Post doc Yunpeng Wang

Psychiatric disorders, such as Schizophrenia (SCZ), are highly heritable with estimated heritability 50%~80%[1], namely, large proportion of the observed phenotype variation is due to inherited genetic factors. Such evidence encourages scientists to devote their efforts in identifying the underlying causal genetic variants. After more than a decade of research with the state of the art methodologies, the general picture is that only a fraction of the heritability estimated by phenotypic-centric method (pedigree based) can be explained by the so far identified genetic variants. Further, psychiatric disorders, or in general complex diseases, are the consequences of large number of variants each of which contributes a small risk to the diseases, along with other non-genetic factors. In order to uncover the missing architectures of complex diseases, very large sample needed (typically at the order of hundreds of thousands). On the other hand, improvement of statistical methods can also increase the yield of such effort in a cost effective way.

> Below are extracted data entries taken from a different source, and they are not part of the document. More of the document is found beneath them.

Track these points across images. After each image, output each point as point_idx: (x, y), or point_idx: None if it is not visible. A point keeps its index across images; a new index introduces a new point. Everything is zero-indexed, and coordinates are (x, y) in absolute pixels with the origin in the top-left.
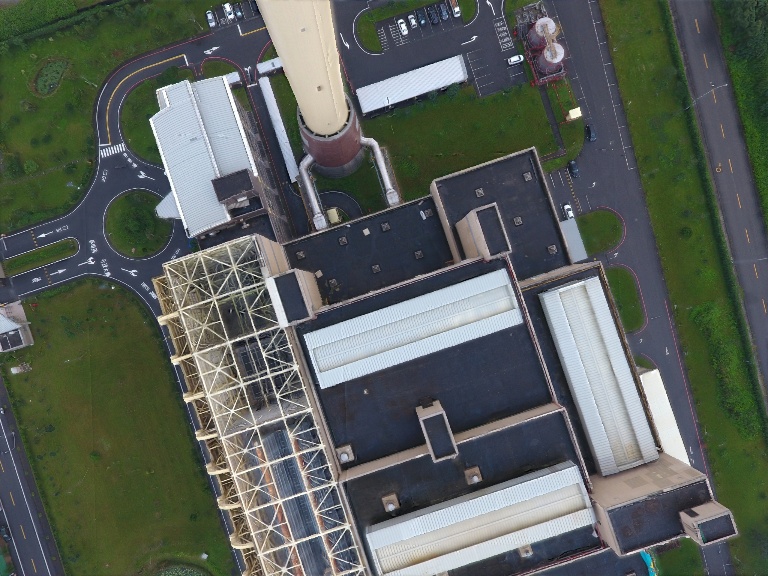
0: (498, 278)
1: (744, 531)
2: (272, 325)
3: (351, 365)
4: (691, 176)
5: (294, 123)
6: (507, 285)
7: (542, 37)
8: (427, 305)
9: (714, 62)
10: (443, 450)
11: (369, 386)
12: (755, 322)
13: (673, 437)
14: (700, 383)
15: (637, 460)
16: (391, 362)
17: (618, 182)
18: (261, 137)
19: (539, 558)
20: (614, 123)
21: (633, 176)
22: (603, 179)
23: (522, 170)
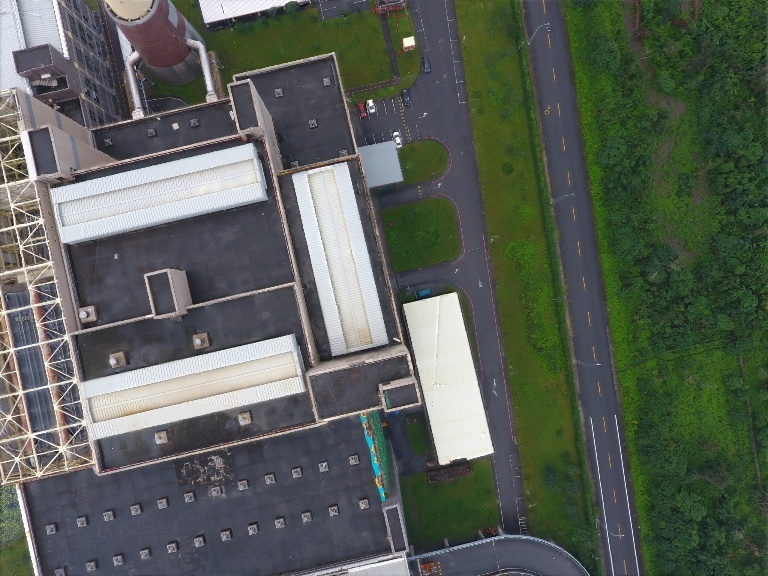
0: (244, 152)
1: (538, 466)
2: (23, 178)
3: (93, 222)
4: (519, 115)
5: None
6: (253, 159)
7: None
8: (173, 171)
9: (552, 8)
10: (165, 308)
11: (120, 251)
12: (569, 263)
13: (464, 360)
14: (509, 317)
15: (367, 344)
16: (132, 223)
17: (448, 114)
18: (106, 38)
19: (258, 428)
20: (450, 57)
21: (463, 110)
22: (434, 110)
23: (323, 75)
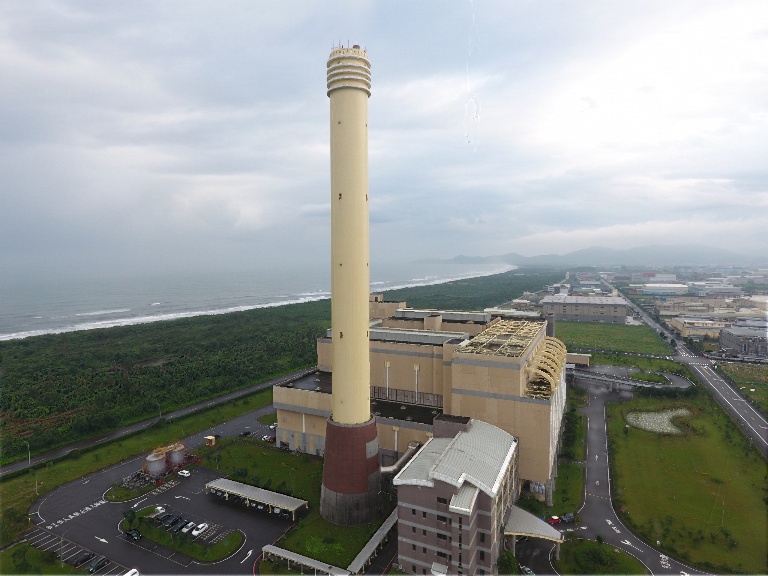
0: None
1: None
2: None
3: None
4: None
5: (364, 538)
6: None
7: (166, 455)
8: None
9: None
10: None
11: None
12: None
13: None
14: None
15: (374, 320)
16: None
17: None
18: None
19: None
20: None
21: None
22: None
23: None
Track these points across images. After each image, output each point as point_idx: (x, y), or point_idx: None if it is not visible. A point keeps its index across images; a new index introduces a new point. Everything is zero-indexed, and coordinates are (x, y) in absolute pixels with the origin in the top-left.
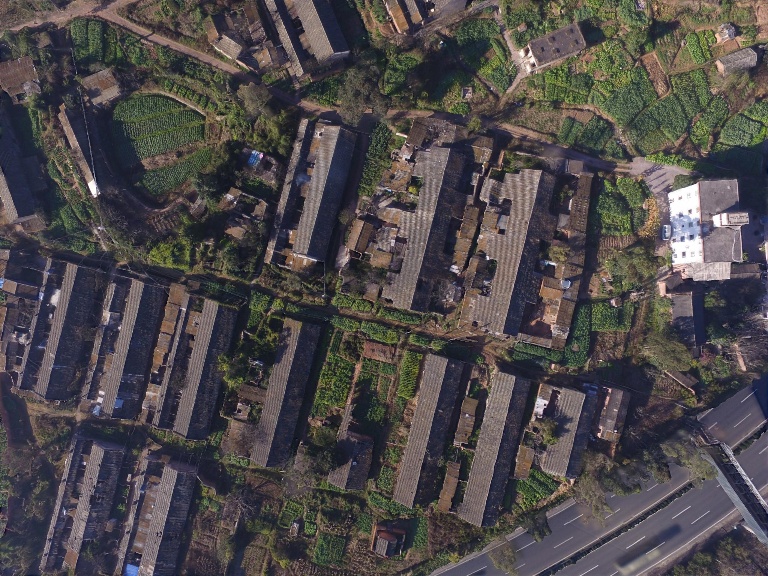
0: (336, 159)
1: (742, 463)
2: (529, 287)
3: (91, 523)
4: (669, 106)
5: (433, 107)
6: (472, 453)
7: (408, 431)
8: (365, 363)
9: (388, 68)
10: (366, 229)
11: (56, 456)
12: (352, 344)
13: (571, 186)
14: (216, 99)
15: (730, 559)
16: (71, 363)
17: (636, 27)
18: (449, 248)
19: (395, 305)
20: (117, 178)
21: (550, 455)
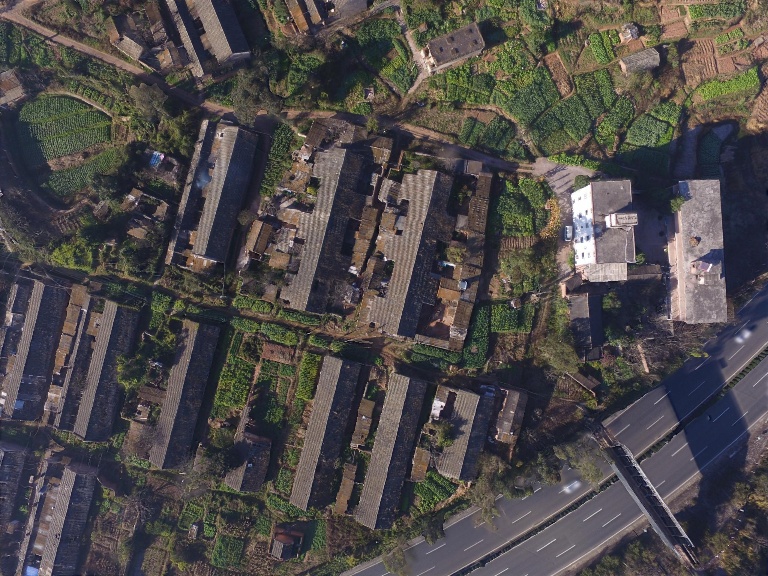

Currently I am working on developing new statistical methods with improved power compared to the classical genome wide association study (GWAS) methodology. Our first strategy is to incorporate auxiliary prior information of genetic variants (mainly, single nucleotide polymorphisms, SNPs) in a model under the empirical Bayesian framework. By using pleiotropy, a phenomenon that common causal variants tagged by SNPs affect more than one diseases/traits, we successfully identified large number genetic variants affecting SCZ[2], BD[3], blood pressure[4], Alzheimer’s diseases[5, 6], etc. Moreover, with the same framework we extend the priors to include genomic annotation categories, such as 5’UTR, 3’UTR, Exon, Intron, etc., of SNPs[7]. A relative enrichment score of each SNP can be constructed leveraging such information. We observed a significant improvement in power by treating SNPs differentially on the base of their enrichment scores.

The second strategy we employ is to accurately model the distribution of effect sizes of SNPs[8, 9]. The traditional statistical genetics model assume that the effect of genetic variants on phenotypes either follows a single normal distribution (the so-called infinitesimal model) or a mixture of a true null (no effect at all) and a non-null model. Whereas, we observed that neither of these can capture the behavior summary statistics of GWAS. We developed a scale mixture normals model which allows for a small effect component mixed with a large effect component. We demonstrate that modeling the effect sizes accurately can improves the estimates of the polygenicity of diseases/traits, identify variants with small effect, and, thus uncovers more hidden heritability. 

We then combined the two strategies in a covariate modulated mixture model framework to further improve the yield[10]. Genome wide SNPs are modeled differentially on the basis of their enrichment scores by the mixture model. We also proposed to use the predicted replication probability as a metric of claiming discoveries. The results show that the significant threshold used in the classic GWAS method incurs large loss in power if SNPs located in the most enriched category and generates large number of false positives if SNPs located in the least enriched category.